Task details
Repeat exactly the lines of the entries below from the one with "4. Função reiniciarJogo()" through the one with "PYTHON PASSWORD GENERATOR", both ends included, and nothing else.

Information given
-- Opening Marker --

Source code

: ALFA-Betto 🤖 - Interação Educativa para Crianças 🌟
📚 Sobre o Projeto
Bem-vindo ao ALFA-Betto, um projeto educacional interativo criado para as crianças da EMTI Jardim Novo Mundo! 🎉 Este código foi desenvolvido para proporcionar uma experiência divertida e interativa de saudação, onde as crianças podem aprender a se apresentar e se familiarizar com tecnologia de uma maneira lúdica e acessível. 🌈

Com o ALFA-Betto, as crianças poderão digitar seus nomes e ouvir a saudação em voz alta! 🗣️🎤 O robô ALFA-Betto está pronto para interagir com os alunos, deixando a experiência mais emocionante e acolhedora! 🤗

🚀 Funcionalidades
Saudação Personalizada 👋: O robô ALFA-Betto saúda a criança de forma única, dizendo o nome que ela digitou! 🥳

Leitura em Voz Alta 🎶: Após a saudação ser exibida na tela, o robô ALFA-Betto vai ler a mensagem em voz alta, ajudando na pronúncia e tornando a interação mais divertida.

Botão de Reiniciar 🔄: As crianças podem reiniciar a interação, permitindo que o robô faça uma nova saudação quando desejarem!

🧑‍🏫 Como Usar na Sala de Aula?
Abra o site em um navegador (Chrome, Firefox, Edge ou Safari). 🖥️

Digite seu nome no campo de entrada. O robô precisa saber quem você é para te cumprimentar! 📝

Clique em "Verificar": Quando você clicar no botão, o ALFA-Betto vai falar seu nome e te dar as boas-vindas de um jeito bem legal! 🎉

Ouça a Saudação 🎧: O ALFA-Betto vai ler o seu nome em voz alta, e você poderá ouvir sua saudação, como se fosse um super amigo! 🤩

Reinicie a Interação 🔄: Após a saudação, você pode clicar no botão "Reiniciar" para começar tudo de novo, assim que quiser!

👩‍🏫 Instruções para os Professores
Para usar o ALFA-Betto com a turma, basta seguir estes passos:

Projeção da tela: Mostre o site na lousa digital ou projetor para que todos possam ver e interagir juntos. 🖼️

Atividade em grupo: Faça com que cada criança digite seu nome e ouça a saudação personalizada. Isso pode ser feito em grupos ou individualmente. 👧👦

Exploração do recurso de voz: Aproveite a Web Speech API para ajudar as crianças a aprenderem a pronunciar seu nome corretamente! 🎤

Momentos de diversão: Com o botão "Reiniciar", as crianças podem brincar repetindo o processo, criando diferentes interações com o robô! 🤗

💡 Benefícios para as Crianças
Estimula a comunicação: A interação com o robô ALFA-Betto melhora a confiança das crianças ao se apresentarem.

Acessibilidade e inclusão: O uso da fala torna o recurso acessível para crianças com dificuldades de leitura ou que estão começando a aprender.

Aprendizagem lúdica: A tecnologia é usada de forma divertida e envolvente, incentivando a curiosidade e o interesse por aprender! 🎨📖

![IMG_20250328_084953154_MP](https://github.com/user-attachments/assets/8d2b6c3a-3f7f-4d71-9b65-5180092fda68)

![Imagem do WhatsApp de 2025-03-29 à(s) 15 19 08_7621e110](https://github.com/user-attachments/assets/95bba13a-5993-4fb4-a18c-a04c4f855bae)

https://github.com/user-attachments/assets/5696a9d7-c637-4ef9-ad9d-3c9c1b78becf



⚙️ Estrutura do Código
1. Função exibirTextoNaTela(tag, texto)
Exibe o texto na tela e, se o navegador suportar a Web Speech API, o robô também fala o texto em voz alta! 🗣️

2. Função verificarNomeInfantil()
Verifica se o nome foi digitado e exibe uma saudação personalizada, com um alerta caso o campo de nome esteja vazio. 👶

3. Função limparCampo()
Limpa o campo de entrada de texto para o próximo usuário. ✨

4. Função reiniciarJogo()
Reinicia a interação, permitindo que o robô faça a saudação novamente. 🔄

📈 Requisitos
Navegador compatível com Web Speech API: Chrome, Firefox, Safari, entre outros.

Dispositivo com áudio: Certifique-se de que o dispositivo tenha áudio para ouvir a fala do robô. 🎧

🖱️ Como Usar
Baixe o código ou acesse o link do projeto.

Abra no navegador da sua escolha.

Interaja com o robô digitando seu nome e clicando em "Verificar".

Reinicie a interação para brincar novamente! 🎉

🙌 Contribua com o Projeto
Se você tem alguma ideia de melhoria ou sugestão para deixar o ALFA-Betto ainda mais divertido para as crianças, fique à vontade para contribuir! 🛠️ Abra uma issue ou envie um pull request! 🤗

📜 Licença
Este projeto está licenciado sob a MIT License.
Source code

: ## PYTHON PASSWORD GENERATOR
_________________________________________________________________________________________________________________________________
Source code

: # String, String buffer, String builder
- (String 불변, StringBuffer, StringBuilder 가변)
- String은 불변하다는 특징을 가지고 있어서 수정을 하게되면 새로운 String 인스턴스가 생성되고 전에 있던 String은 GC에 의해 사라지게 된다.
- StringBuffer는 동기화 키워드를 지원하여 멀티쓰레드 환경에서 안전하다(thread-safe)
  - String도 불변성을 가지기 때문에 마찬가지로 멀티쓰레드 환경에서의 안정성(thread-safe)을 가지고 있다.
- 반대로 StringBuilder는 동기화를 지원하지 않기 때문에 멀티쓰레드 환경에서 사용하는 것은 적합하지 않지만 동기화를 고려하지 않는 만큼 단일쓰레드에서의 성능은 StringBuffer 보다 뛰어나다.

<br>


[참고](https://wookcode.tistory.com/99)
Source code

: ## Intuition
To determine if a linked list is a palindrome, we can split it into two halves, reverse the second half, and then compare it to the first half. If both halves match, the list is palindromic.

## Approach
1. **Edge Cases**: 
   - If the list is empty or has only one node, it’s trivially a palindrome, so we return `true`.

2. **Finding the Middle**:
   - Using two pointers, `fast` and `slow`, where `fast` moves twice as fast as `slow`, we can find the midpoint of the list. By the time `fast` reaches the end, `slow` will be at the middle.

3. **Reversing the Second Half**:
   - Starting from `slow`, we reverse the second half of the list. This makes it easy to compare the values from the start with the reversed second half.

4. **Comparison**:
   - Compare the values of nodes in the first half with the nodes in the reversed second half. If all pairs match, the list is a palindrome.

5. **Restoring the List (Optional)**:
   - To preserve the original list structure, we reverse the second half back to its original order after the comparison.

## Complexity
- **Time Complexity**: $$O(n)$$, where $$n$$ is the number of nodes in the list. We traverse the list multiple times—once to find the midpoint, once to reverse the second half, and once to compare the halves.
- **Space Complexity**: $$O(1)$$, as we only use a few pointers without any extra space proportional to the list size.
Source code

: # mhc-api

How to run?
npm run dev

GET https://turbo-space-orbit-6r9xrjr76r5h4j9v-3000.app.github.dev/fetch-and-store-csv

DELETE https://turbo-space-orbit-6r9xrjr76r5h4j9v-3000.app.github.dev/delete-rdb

-- Closing Marker --

Task result
4. Função reiniciarJogo()
Reinicia a interação, permitindo que o robô faça a saudação novamente. 🔄

📈 Requisitos
Navegador compatível com Web Speech API: Chrome, Firefox, Safari, entre outros.

Dispositivo com áudio: Certifique-se de que o dispositivo tenha áudio para ouvir a fala do robô. 🎧

🖱️ Como Usar
Baixe o código ou acesse o link do projeto.

Abra no navegador da sua escolha.

Interaja com o robô digitando seu nome e clicando em "Verificar".

Reinicie a interação para brincar novamente! 🎉

🙌 Contribua com o Projeto
Se você tem alguma ideia de melhoria ou sugestão para deixar o ALFA-Betto ainda mais divertido para as crianças, fique à vontade para contribuir! 🛠️ Abra uma issue ou envie um pull request! 🤗

📜 Licença
Este projeto está licenciado sob a MIT License.
Source code

: ## PYTHON PASSWORD GENERATOR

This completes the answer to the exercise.